Editor’s Note: This is a post by guest writer, JK.
“Brothers, come here!” yelled my 2-year-old daughter, Natalie. “I’m SO PRETTY! And I have my cute little stockings on!” This was her exclamation to her 4- and 6- year-old big brothers after I got her dressed up for church one morning. I could’t help but take it as a compliment since it was a rare occurrence for me to choose an outfit and get her ready to go. But I wondered, “Is this healthy?” I used to think that young people complimenting themselves was a bad thing, and that even someone else shouldn’t go overboard on complimenting children, because they could get conceited.
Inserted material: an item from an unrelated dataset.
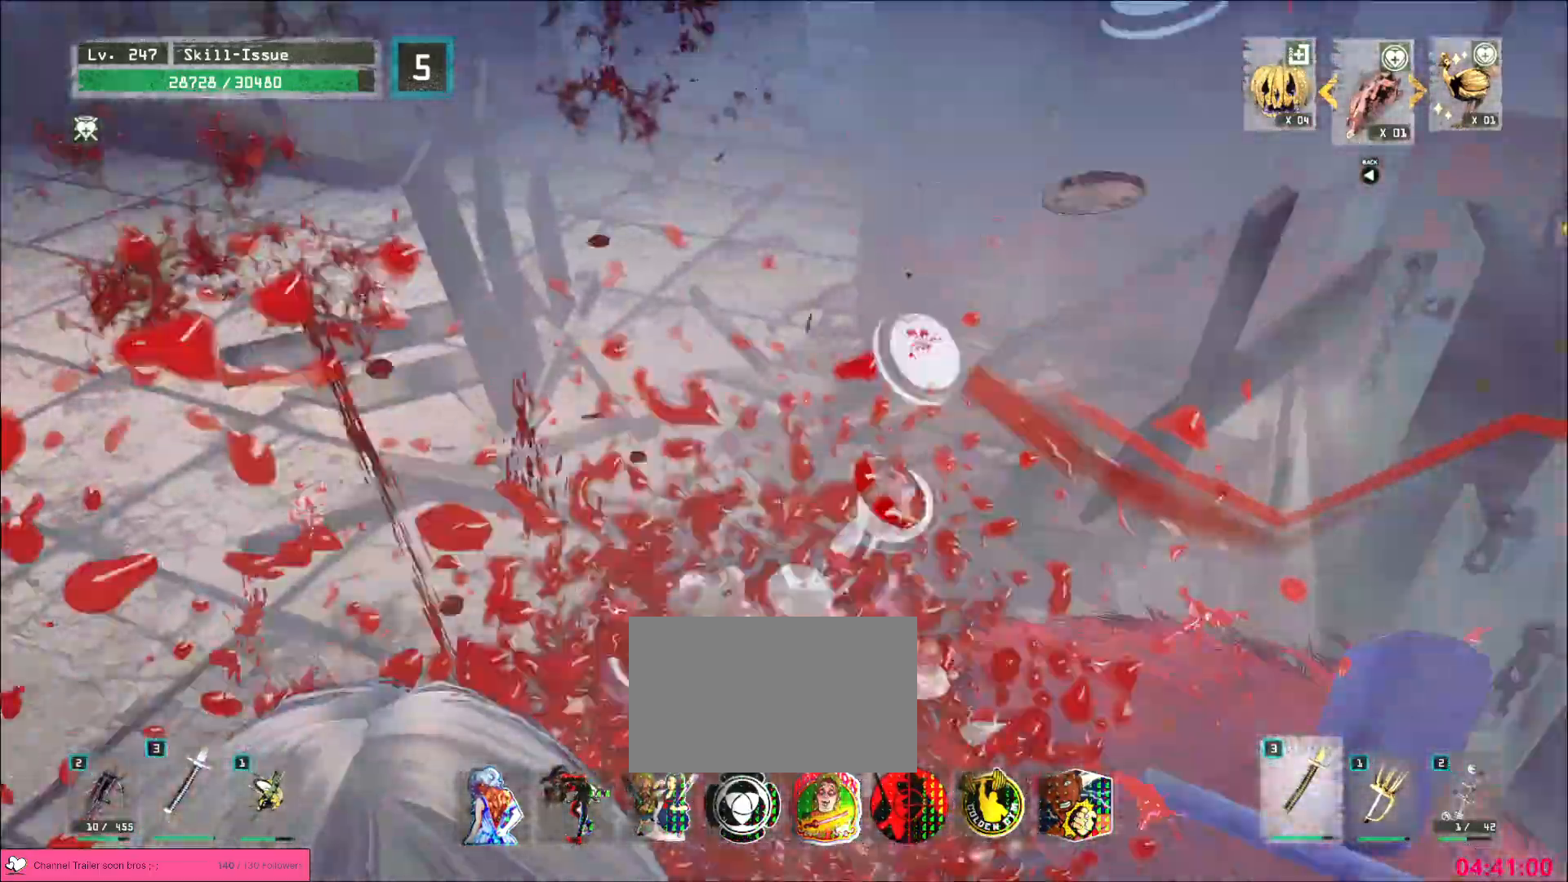
{"keys": ["1", "w"], "mouse": []}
Natalie’s mom, who is my wife, is from Russia, and when I went there the first time, I was surprised about how confident many of the young people I met there were. Children are encouraged to perform on stage at very young ages, and adolescents often throw parties for friends or visitors that include groups of young people planning skits and performances to try to outdo one another. I saw teens and pre-teens with amazing confidence and stage presence. Similarly, my wife’s stories of her childhood always include her parents encouraging her to step out of her comfort zone, with the supportive backdrop of, “You are so [special, smart, beautiful]. We know you’ll succeed!” And she did. She took a plane to the USA by herself when she was 16-years-old to stay three months with an American family she barely knew, just to practice her English. Thereafter, she visited a couple years later with the plans to stay for just two months, but spontaneously decided to apply to an American college and got accepted with a full scholarship. She ended up obtaining a dual degree, and ended up staying forever. My wife was not from an economically advantaged family, but what she did have was faith, confidence, and knew she was loved. Her life path would not have been possible without the encouragement and even over-encouragement from her parents who gave her the confidence in herself to have high aspirations. Similarly, I know the confidence I observed among the Russian youngsters was because of the support they had around them. So I say, “The world is full of people who want to cut you down. So go ahead, spoil your children with compliments, and if you hear exclamations like ‘I’m so pretty!’ from time to time, take it as a sign that you’re succeeding. They’ll grow out of that, but they’ll always have the confidence that loving and encouraging parents can instill.”
What are your thoughts on this issue?